Football television programme, broadcast on Sky Sports

Sunday Supplement (formerly Jimmy Hill's Sunday Supplement) is a Sunday morning television programme in the United Kingdom about football which began broadcast in 1999 and ran until 2020 and was revived again from 2025. The programme airs on Sunday mornings on Sky Sports Premier League and Sky Sports Main Event, during the football season. The length of the show is 90 minutes, including commercials, although it was occasionally cut down to 60 minutes.

==History==
Launched under the stewardship of Jimmy Hill, three guest football journalists sit around a table over breakfast/brunch and discuss the latest football matches, news and gossip, including a look at the football stories in the Sunday newspapers.

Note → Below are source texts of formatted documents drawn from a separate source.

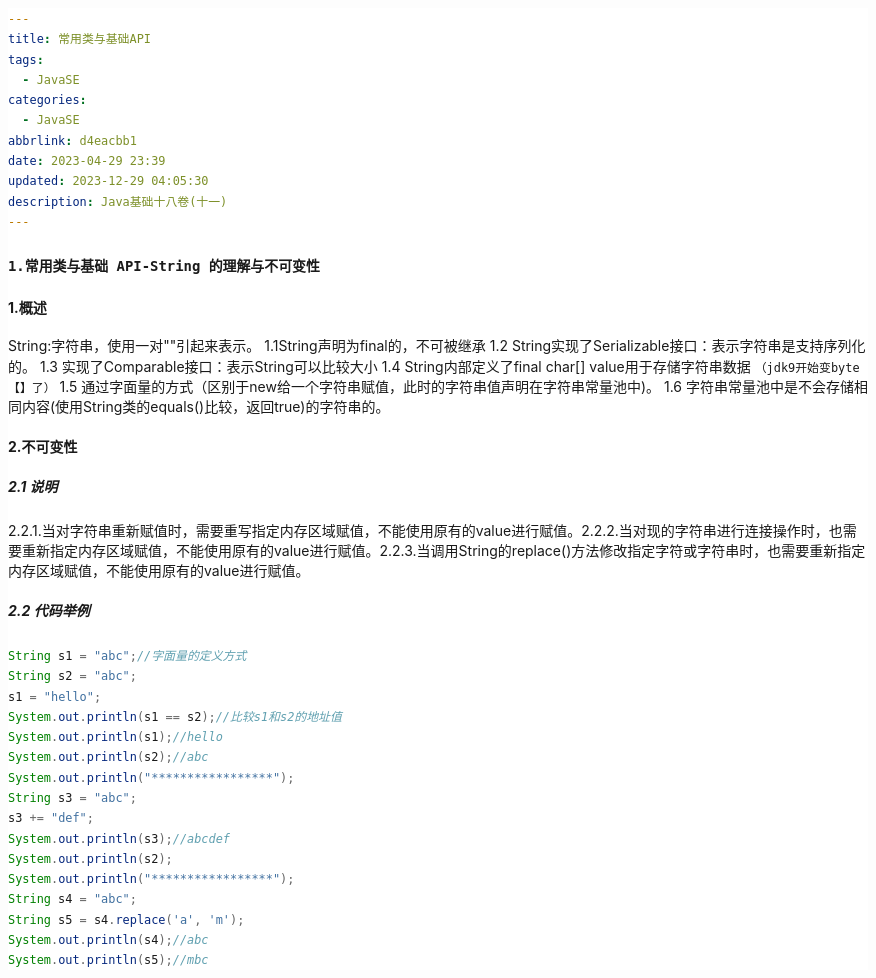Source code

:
 ```yaml
---
title: 常用类与基础API
tags:
  - JavaSE
categories:
  - JavaSE
abbrlink: d4eacbb1
date: 2023-04-29 23:39
updated: 2023-12-29 04:05:30
description: Java基础十八卷(十一)
---
```

### `1.常用类与基础 API-String 的理解与不可变性`

#### 1.概述

String:字符串，使用一对""引起来表示。
	1.1String声明为final的，不可被继承
	1.2 String实现了Serializable接口：表示字符串是支持序列化的。
    1.3 实现了Comparable接口：表示String可以比较大小
	1.4 String内部定义了final char[] value用于存储字符串数据 `（jdk9开始变byte【】了）`
	1.5 通过字面量的方式（区别于new给一个字符串赋值，此时的字符串值声明在字符串常量池中)。
	1.6 字符串常量池中是不会存储相同内容(使用String类的equals()比较，返回true)的字符串的。

#### 2.不可变性

##### 	2.1 说明

​		2.2.1.当对字符串重新赋值时，需要重写指定内存区域赋值，不能使用原有的value进行赋值。
​		2.2.2.当对现的字符串进行连接操作时，也需要重新指定内存区域赋值，不能使用原有的value进行赋值。
​		2.2.3.当调用String的replace()方法修改指定字符或字符串时，也需要重新指定内存区域赋值，不能使用原有的value进行赋值。

##### 	2.2 代码举例

```java
String s1 = "abc";//字面量的定义方式
String s2 = "abc";
s1 = "hello";
System.out.println(s1 == s2);//比较s1和s2的地址值
System.out.println(s1);//hello
System.out.println(s2);//abc
System.out.println("*****************");
String s3 = "abc";
s3 += "def";
System.out.println(s3);//abcdef
System.out.println(s2);
System.out.println("*****************");
String s4 = "abc";
String s5 = s4.replace('a', 'm');
System.out.println(s4);//abc
System.out.println(s5);//mbc
```
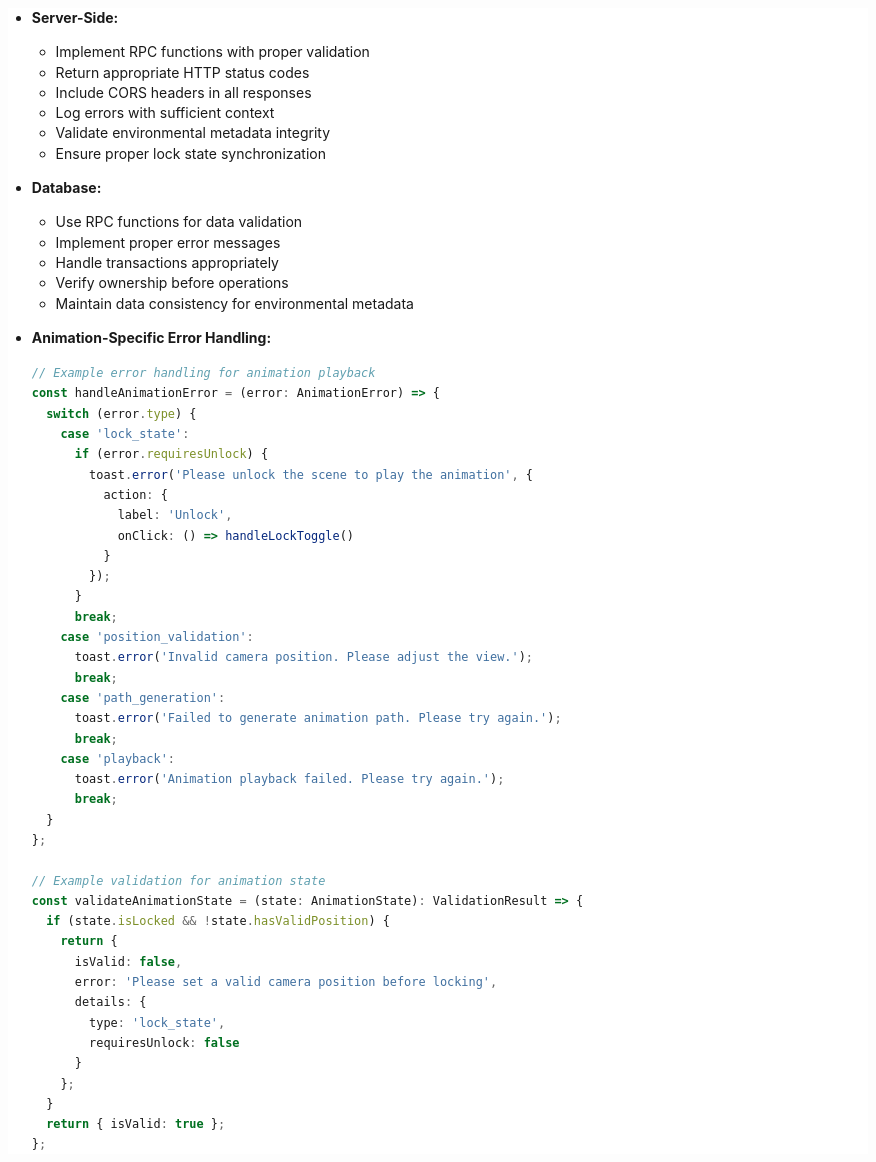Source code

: - **Server-Side:**
  - Implement RPC functions with proper validation
  - Return appropriate HTTP status codes
  - Include CORS headers in all responses
  - Log errors with sufficient context
  - Validate environmental metadata integrity
  - Ensure proper lock state synchronization

- **Database:**
  - Use RPC functions for data validation
  - Implement proper error messages
  - Handle transactions appropriately
  - Verify ownership before operations
  - Maintain data consistency for environmental metadata

- **Animation-Specific Error Handling:**
  ```typescript
  // Example error handling for animation playback
  const handleAnimationError = (error: AnimationError) => {
    switch (error.type) {
      case 'lock_state':
        if (error.requiresUnlock) {
          toast.error('Please unlock the scene to play the animation', {
            action: {
              label: 'Unlock',
              onClick: () => handleLockToggle()
            }
          });
        }
        break;
      case 'position_validation':
        toast.error('Invalid camera position. Please adjust the view.');
        break;
      case 'path_generation':
        toast.error('Failed to generate animation path. Please try again.');
        break;
      case 'playback':
        toast.error('Animation playback failed. Please try again.');
        break;
    }
  };

  // Example validation for animation state
  const validateAnimationState = (state: AnimationState): ValidationResult => {
    if (state.isLocked && !state.hasValidPosition) {
      return {
        isValid: false,
        error: 'Please set a valid camera position before locking',
        details: {
          type: 'lock_state',
          requiresUnlock: false
        }
      };
    }
    return { isValid: true };
  };
  ```
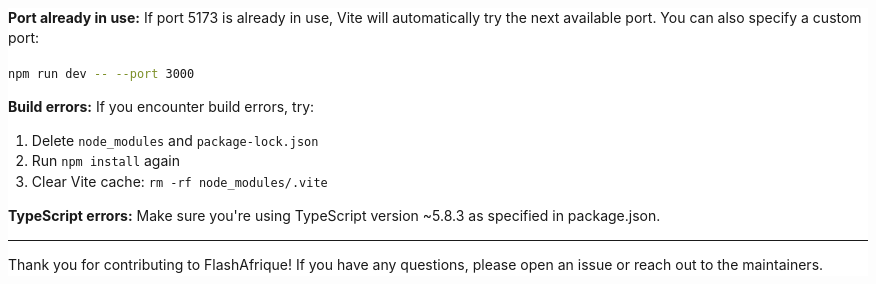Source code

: **Port already in use:**
If port 5173 is already in use, Vite will automatically try the next available port. You can also specify a custom port:
```bash
npm run dev -- --port 3000
```

**Build errors:**
If you encounter build errors, try:
1. Delete `node_modules` and `package-lock.json`
2. Run `npm install` again
3. Clear Vite cache: `rm -rf node_modules/.vite`

**TypeScript errors:**
Make sure you're using TypeScript version ~5.8.3 as specified in package.json.

---

Thank you for contributing to FlashAfrique! If you have any questions, please open an issue or reach out to the maintainers.
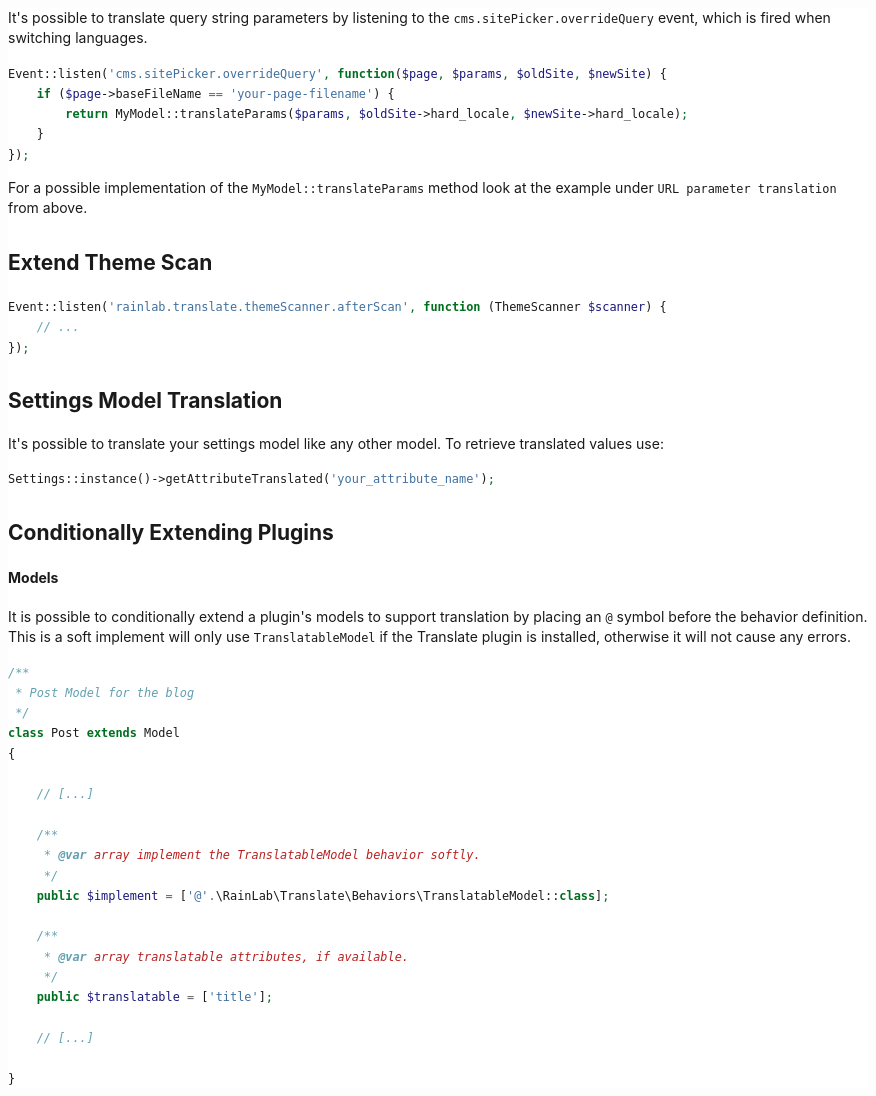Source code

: It's possible to translate query string parameters by listening to the `cms.sitePicker.overrideQuery` event, which is fired when switching languages.

```php
Event::listen('cms.sitePicker.overrideQuery', function($page, $params, $oldSite, $newSite) {
    if ($page->baseFileName == 'your-page-filename') {
        return MyModel::translateParams($params, $oldSite->hard_locale, $newSite->hard_locale);
    }
});
```

For a possible implementation of the `MyModel::translateParams` method look at the example under `URL parameter translation` from above.

## Extend Theme Scan

```php
Event::listen('rainlab.translate.themeScanner.afterScan', function (ThemeScanner $scanner) {
    // ...
});
```

## Settings Model Translation

It's possible to translate your settings model like any other model. To retrieve translated values use:

```php
Settings::instance()->getAttributeTranslated('your_attribute_name');
```

## Conditionally Extending Plugins

#### Models

It is possible to conditionally extend a plugin's models to support translation by placing an `@` symbol before the behavior definition. This is a soft implement will only use `TranslatableModel` if the Translate plugin is installed, otherwise it will not cause any errors.

```php
/**
 * Post Model for the blog
 */
class Post extends Model
{

    // [...]

    /**
     * @var array implement the TranslatableModel behavior softly.
     */
    public $implement = ['@'.\RainLab\Translate\Behaviors\TranslatableModel::class];

    /**
     * @var array translatable attributes, if available.
     */
    public $translatable = ['title'];

    // [...]

}
```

The proposal was that it was set in Hill's actual kitchen, with fans trying to guess where his home was from the window view. But the truth came to light on several occasions in 2006 when Hill was late claiming to be stuck in traffic.

The programme was the successor to the Friday night discussion show Hold the Back Page.

==Revamp==
In 2007, Sky Sports decided not to renew Hill's 12-month contract, which coincided with the removal of his name from the title.

The presenter role was given to either Bill Bradshaw and Brian Woolnough. The format and setting remained consistent set over a breakfast/brunch table, but guest football journalists increased from two to three. Woolnough later took on the permanent presenter role, with regular guests including Patrick Barclay, Oliver Holt, Martin Samuel, Paul Smith and Henry Winter. After Woolnough's death in September 2012, Neil Ashton went on to host the programme after having initially stood in during his predecessor's illness. On 12 January 2020, Ashton presented the show for the final time. Jacqui Oatley was announced as the new presenter of the show on 14 January 2020.

Beginning in 2009, a podcast of the show was made available on the Sky Sports website and iTunes.

In August 2020, Sky announced the show had been cancelled for the 2020/21 season, blaming the congested fixture schedule. A podcast continued, hosted by Vicky Gomersall and Darren Lewis.

In July 2025, Sky announced Sunday Supplement would return in August 2025 and be hosted by long-serving presenter and reporter, Dharmesh Sheth.